What were the primary influences on the process of Mongol state building?
- Temujin’s personality, charisma, military skill, and ruthlessness
- The relative weakness of Mongol opponents such as China and the Abbasid Caliphate
- The discipline, organization, and loyalty of the Mongol armies attacked their opponents with surprising quickness
What accounts for the political and military success of the Mongols?
- The Mongol army was better organized, better led, and better disciplined than the armies of its opponents.
- The Mongols made up for their small numbers by incorporating huge numbers of conquered peoples into their military forces.
- The Mongols fostered commerce.
How did Mongol rule change China? How did Mongol rulers continue using Chinese traditions to govern?
- The Mongols united a divided China.
- Made use of Chinese administrative practices, techniques of taxation, and their postal system.
- Took a Chinese dynastic title, the Yuan, and moved their capital to a new capital city known as Khanbalik, the “city of the Khan”
How did the Mongol Empire lead to cross-cultural interactions?
- The Mongols actively promoted international commerce and provided a relatively secure
environment for merchants making the journey across central Asia.
-its religious tolerance and support of merchants, facilitated the spread of religions.
To what extent did the Silk Roads and the Sea Roads operate in a similar fashion? How did they differ?
Similar:
* commerce in the creation and maintenance of the networks
*spread of ideas and technologies along the routes
*role of states along the two routes
Differences
*lack of pastoralist participation in the Sea Roads
* use of caravans versus ships
* Bulk commodity goods traded on the Sea Roads but not the Silk Roads
*direct participation of East Africa and Southeast Asia in the Sea Roads but not the Silk Roads.
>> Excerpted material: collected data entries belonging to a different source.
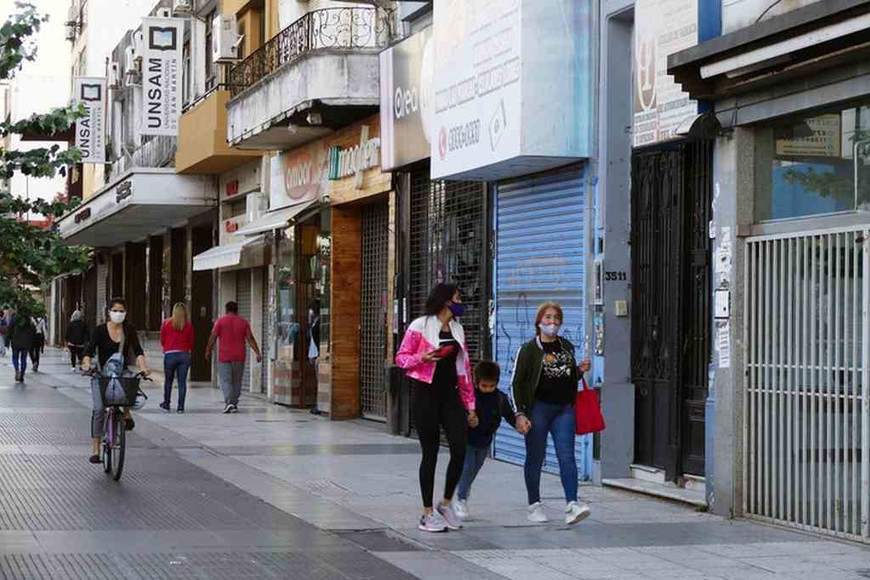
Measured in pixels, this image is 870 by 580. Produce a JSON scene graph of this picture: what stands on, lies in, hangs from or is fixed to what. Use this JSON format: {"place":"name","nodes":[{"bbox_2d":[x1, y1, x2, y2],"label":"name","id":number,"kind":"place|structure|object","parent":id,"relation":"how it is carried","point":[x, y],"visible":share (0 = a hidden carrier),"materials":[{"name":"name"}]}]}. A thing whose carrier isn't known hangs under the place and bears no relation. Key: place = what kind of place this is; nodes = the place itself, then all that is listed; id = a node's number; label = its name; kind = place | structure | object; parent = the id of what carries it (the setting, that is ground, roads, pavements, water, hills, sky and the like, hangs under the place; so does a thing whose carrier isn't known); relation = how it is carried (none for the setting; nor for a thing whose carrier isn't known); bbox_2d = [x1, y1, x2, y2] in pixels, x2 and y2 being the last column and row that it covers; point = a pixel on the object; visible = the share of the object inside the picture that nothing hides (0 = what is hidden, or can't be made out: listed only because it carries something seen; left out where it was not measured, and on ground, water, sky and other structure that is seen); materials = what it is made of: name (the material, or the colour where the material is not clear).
{"place":"outdoors","nodes":[
{"label":"outdoors","id":0,"kind":"place"},
{"bbox_2d":[0,0,73,207],"label":"sky","id":1,"kind":"structure","parent":0,"point":[36,147],"materials":[{"name":"white"}]},
{"bbox_2d":[0,1,93,321],"label":"tree","id":2,"kind":"object","parent":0,"point":[0,153],"visible":0.98,"materials":[{"name":"green plant"}]},
{"bbox_2d":[59,0,220,374],"label":"building","id":3,"kind":"structure","parent":0,"point":[131,127],"materials":[{"name":"concrete"}]},
{"bbox_2d":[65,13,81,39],"label":"air conditioner","id":4,"kind":"object","parent":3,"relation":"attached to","point":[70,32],"visible":0.93,"materials":[{"name":"white"}]},
{"bbox_2d":[74,76,106,162],"label":"hanging sign","id":5,"kind":"object","parent":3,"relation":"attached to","point":[97,80],"visible":0.85,"materials":[{"name":"white plastic"}]},
{"bbox_2d":[107,60,120,87],"label":"air conditioner","id":6,"kind":"object","parent":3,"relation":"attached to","point":[114,68],"visible":0.96,"materials":[{"name":"white plastic"}]},
{"bbox_2d":[124,44,137,80],"label":"air conditioner","id":7,"kind":"object","parent":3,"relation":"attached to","point":[130,58],"visible":0.82,"materials":[{"name":"white plastic"}]},
{"bbox_2d":[56,170,218,245],"label":"awning","id":8,"kind":"object","parent":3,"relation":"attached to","point":[164,213],"visible":0.79,"materials":[{"name":"white concrete"}]},
{"bbox_2d":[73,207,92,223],"label":"shop sign","id":9,"kind":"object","parent":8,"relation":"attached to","point":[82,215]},
{"bbox_2d":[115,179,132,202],"label":"shop sign","id":10,"kind":"object","parent":8,"relation":"attached to","point":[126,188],"visible":0.98,"materials":[{"name":"black"}]},
{"bbox_2d":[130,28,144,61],"label":"air conditioner","id":11,"kind":"object","parent":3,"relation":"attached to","point":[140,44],"visible":0.66,"materials":[{"name":"white plastic"}]},
{"bbox_2d":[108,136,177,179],"label":"balcony railing","id":12,"kind":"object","parent":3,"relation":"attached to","point":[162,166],"visible":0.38,"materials":[{"name":"grey metal"}]},
{"bbox_2d":[141,17,183,135],"label":"hanging sign","id":13,"kind":"object","parent":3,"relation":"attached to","point":[176,56],"visible":0.98,"materials":[{"name":"white plastic"}]},
{"bbox_2d":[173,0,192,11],"label":"air conditioner","id":14,"kind":"object","parent":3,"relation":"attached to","point":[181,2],"visible":0.95,"materials":[{"name":"white plastic"}]},
{"bbox_2d":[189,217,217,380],"label":"door","id":15,"kind":"structure","parent":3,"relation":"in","point":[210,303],"materials":[{"name":"brown wood"}]},
{"bbox_2d":[203,0,407,421],"label":"building","id":16,"kind":"structure","parent":0,"point":[286,21],"materials":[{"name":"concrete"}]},
{"bbox_2d":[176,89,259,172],"label":"balcony","id":17,"kind":"structure","parent":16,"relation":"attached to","point":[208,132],"materials":[{"name":"paint"}]},
{"bbox_2d":[212,14,240,62],"label":"air conditioner","id":18,"kind":"object","parent":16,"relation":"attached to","point":[227,54],"visible":0.97,"materials":[{"name":"white plastic"}]},
{"bbox_2d":[189,233,269,271],"label":"awning","id":19,"kind":"object","parent":16,"relation":"attached to","point":[230,256],"visible":0.71,"materials":[{"name":"white fabric"}]},
{"bbox_2d":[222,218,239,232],"label":"red sign","id":20,"kind":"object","parent":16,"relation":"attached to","point":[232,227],"visible":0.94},
{"bbox_2d":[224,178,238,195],"label":"red sign","id":21,"kind":"object","parent":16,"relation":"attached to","point":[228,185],"visible":0.97,"materials":[{"name":"red"}]},
{"bbox_2d":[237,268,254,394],"label":"roller shutter","id":22,"kind":"object","parent":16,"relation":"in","point":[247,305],"visible":0.4,"materials":[{"name":"grey metal"}]},
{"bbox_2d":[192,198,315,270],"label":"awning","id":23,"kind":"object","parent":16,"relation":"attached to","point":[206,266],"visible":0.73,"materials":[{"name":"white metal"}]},
{"bbox_2d":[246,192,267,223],"label":"air conditioner","id":24,"kind":"object","parent":16,"relation":"attached to","point":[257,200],"visible":0.83,"materials":[{"name":"white plastic"}]},
{"bbox_2d":[238,199,318,237],"label":"awning","id":25,"kind":"object","parent":16,"relation":"attached to","point":[271,222],"visible":0.67,"materials":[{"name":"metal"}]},
{"bbox_2d":[272,218,328,409],"label":"shop window","id":26,"kind":"structure","parent":16,"relation":"in","point":[283,333],"materials":[{"name":"glass"}]},
{"bbox_2d":[222,5,381,150],"label":"balcony","id":27,"kind":"structure","parent":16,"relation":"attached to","point":[256,117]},
{"bbox_2d":[226,5,378,91],"label":"balcony railing","id":28,"kind":"object","parent":27,"relation":"on","point":[293,32],"visible":0.76,"materials":[{"name":"black metal"}]},
{"bbox_2d":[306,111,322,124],"label":"lamp","id":29,"kind":"object","parent":27,"relation":"attached to","point":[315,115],"visible":0.95,"materials":[{"name":"white"}]},
{"bbox_2d":[280,144,328,203],"label":"shop sign","id":30,"kind":"object","parent":16,"relation":"attached to","point":[310,176],"visible":0.92,"materials":[{"name":"red"}]},
{"bbox_2d":[282,132,383,201],"label":"shop sign","id":31,"kind":"object","parent":16,"relation":"attached to","point":[372,163],"visible":0.85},
{"bbox_2d":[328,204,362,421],"label":"wooden pillar","id":32,"kind":"structure","parent":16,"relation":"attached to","point":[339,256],"materials":[{"name":"brown wood"}]},
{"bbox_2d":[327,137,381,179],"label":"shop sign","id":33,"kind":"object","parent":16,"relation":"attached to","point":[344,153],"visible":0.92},
{"bbox_2d":[359,200,390,419],"label":"roller shutter","id":34,"kind":"object","parent":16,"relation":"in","point":[383,264],"visible":0.76,"materials":[{"name":"metal"}]},
{"bbox_2d":[0,344,869,579],"label":"pavement","id":35,"kind":"structure","parent":0,"point":[509,570],"materials":[{"name":"grey stone"}]},
{"bbox_2d":[0,308,9,354],"label":"person","id":36,"kind":"object","parent":35,"relation":"on","point":[2,349],"visible":0.97},
{"bbox_2d":[8,309,35,381],"label":"person","id":37,"kind":"object","parent":35,"relation":"on","point":[17,345],"visible":0.88},
{"bbox_2d":[30,314,46,370],"label":"person","id":38,"kind":"object","parent":35,"relation":"on","point":[38,361],"visible":0.53},
{"bbox_2d":[65,309,89,368],"label":"person","id":39,"kind":"object","parent":35,"relation":"on","point":[75,337],"visible":0.9},
{"bbox_2d":[83,364,148,482],"label":"bicycle","id":40,"kind":"object","parent":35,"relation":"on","point":[118,474],"visible":0.69,"materials":[{"name":"purple metal"}]},
{"bbox_2d":[81,299,148,461],"label":"woman","id":41,"kind":"object","parent":40,"relation":"on","point":[116,333],"visible":0.8},
{"bbox_2d":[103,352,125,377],"label":"bag","id":42,"kind":"object","parent":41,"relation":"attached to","point":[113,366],"visible":0.5,"materials":[{"name":"grey fabric"}]},
{"bbox_2d":[96,371,142,405],"label":"bicycle basket","id":43,"kind":"object","parent":40,"relation":"attached to","point":[126,379],"visible":0.83,"materials":[{"name":"black plastic"}]},
{"bbox_2d":[158,302,194,411],"label":"woman","id":44,"kind":"object","parent":35,"relation":"on","point":[181,328],"visible":0.99},
{"bbox_2d":[205,299,262,412],"label":"man","id":45,"kind":"object","parent":35,"relation":"on","point":[232,357],"visible":0.99},
{"bbox_2d":[305,298,321,413],"label":"person","id":46,"kind":"object","parent":35,"relation":"on","point":[312,355],"visible":0.39},
{"bbox_2d":[330,528,426,551],"label":"drain cover","id":47,"kind":"object","parent":35,"relation":"in","point":[378,535],"visible":0.61,"materials":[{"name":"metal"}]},
{"bbox_2d":[397,283,477,531],"label":"woman","id":48,"kind":"object","parent":35,"relation":"on","point":[431,411],"visible":0.99},
{"bbox_2d":[431,342,454,356],"label":"smartphone","id":49,"kind":"object","parent":48,"relation":"in","point":[440,349],"visible":0.87,"materials":[{"name":"red"}]},
{"bbox_2d":[453,360,522,519],"label":"boy","id":50,"kind":"object","parent":35,"relation":"on","point":[492,371],"visible":0.74},
{"bbox_2d":[509,302,594,524],"label":"woman","id":51,"kind":"object","parent":35,"relation":"on","point":[538,376],"visible":0.98},
{"bbox_2d":[573,377,604,435],"label":"red handbag","id":52,"kind":"object","parent":51,"relation":"in","point":[589,418],"visible":0.74,"materials":[{"name":"red fabric"}]},
{"bbox_2d":[602,472,706,507],"label":"doorstep","id":53,"kind":"structure","parent":35,"relation":"on","point":[622,484],"materials":[{"name":"stone"}]},
{"bbox_2d":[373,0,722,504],"label":"building","id":54,"kind":"structure","parent":0,"point":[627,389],"materials":[{"name":"blue"}]},
{"bbox_2d":[378,30,433,172],"label":"shop sign","id":55,"kind":"object","parent":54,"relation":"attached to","point":[399,151],"visible":0.67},
{"bbox_2d":[403,172,490,442],"label":"roller shutter","id":56,"kind":"object","parent":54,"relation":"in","point":[474,315],"visible":0.43,"materials":[{"name":"black metal"}]},
{"bbox_2d":[427,0,594,180],"label":"shop sign","id":57,"kind":"object","parent":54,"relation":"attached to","point":[450,151],"visible":0.97,"materials":[{"name":"white plastic"}]},
{"bbox_2d":[492,167,588,474],"label":"roller shutter","id":58,"kind":"object","parent":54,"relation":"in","point":[579,268],"visible":0.55,"materials":[{"name":"blue metal"}]},
{"bbox_2d":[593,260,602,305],"label":"paper notice","id":59,"kind":"object","parent":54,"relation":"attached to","point":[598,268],"visible":0.96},
{"bbox_2d":[615,299,627,315],"label":"intercom","id":60,"kind":"object","parent":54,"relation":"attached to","point":[617,305],"visible":0.96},
{"bbox_2d":[602,0,869,540],"label":"building","id":61,"kind":"structure","parent":0,"point":[748,109],"materials":[{"name":"grey paint"}]},
{"bbox_2d":[606,270,627,280],"label":"house number","id":62,"kind":"object","parent":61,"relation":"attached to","point":[620,278],"visible":0.96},
{"bbox_2d":[631,0,699,146],"label":"shop sign","id":63,"kind":"object","parent":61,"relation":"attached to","point":[647,100],"visible":0.69,"materials":[{"name":"white plastic"}]},
{"bbox_2d":[629,142,712,483],"label":"metal gate","id":64,"kind":"structure","parent":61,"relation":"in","point":[658,203],"materials":[{"name":"black metal"}]},
{"bbox_2d":[676,112,720,139],"label":"wall lamp","id":65,"kind":"object","parent":61,"relation":"attached to","point":[715,124],"visible":0.96,"materials":[{"name":"black"}]},
{"bbox_2d":[714,289,730,318],"label":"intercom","id":66,"kind":"object","parent":61,"relation":"attached to","point":[722,293],"visible":0.96,"materials":[{"name":"white"}]},
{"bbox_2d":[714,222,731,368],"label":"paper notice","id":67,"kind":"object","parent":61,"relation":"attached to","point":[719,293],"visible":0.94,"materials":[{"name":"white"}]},
{"bbox_2d":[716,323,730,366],"label":"paper notice","id":68,"kind":"object","parent":61,"relation":"attached to","point":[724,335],"visible":0.9,"materials":[{"name":"white paper"}]},
{"bbox_2d":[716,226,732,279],"label":"paper notice","id":69,"kind":"object","parent":61,"relation":"attached to","point":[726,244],"visible":0.96,"materials":[{"name":"white paper"}]},
{"bbox_2d":[664,0,869,100],"label":"awning","id":70,"kind":"object","parent":61,"relation":"attached to","point":[712,43],"visible":0.97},
{"bbox_2d":[743,223,869,543],"label":"metal gate","id":71,"kind":"structure","parent":61,"relation":"attached to","point":[804,393],"materials":[{"name":"metal"}]},
{"bbox_2d":[762,101,869,220],"label":"shop window","id":72,"kind":"structure","parent":61,"relation":"in","point":[812,210],"materials":[{"name":"glass"}]},
{"bbox_2d":[774,114,839,157],"label":"window sign","id":73,"kind":"object","parent":72,"relation":"attached to","point":[778,142],"visible":0.66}
]}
What changes did trans-Saharan trade bring to West Africa?
- provided incentives and resources for the development of new and larger political structures
- established substantial urban and commercial centers where traders congregated and goods were exchanged.
How did the expansion of Islam lead to the spread of learning?
- the common Islamic language of Arabic facilitated cross-cultural communication.
- Islam placed great emphasis on learning
- rulers adopted the faith, and libraries and scientific institutions were created.
How could technological developments, such as the dhow ship, help transform the culture of the Indian Ocean region?
were adapted to the high winds allowing traders to go farther and farther, carrying with them new cultural ideas and concepts.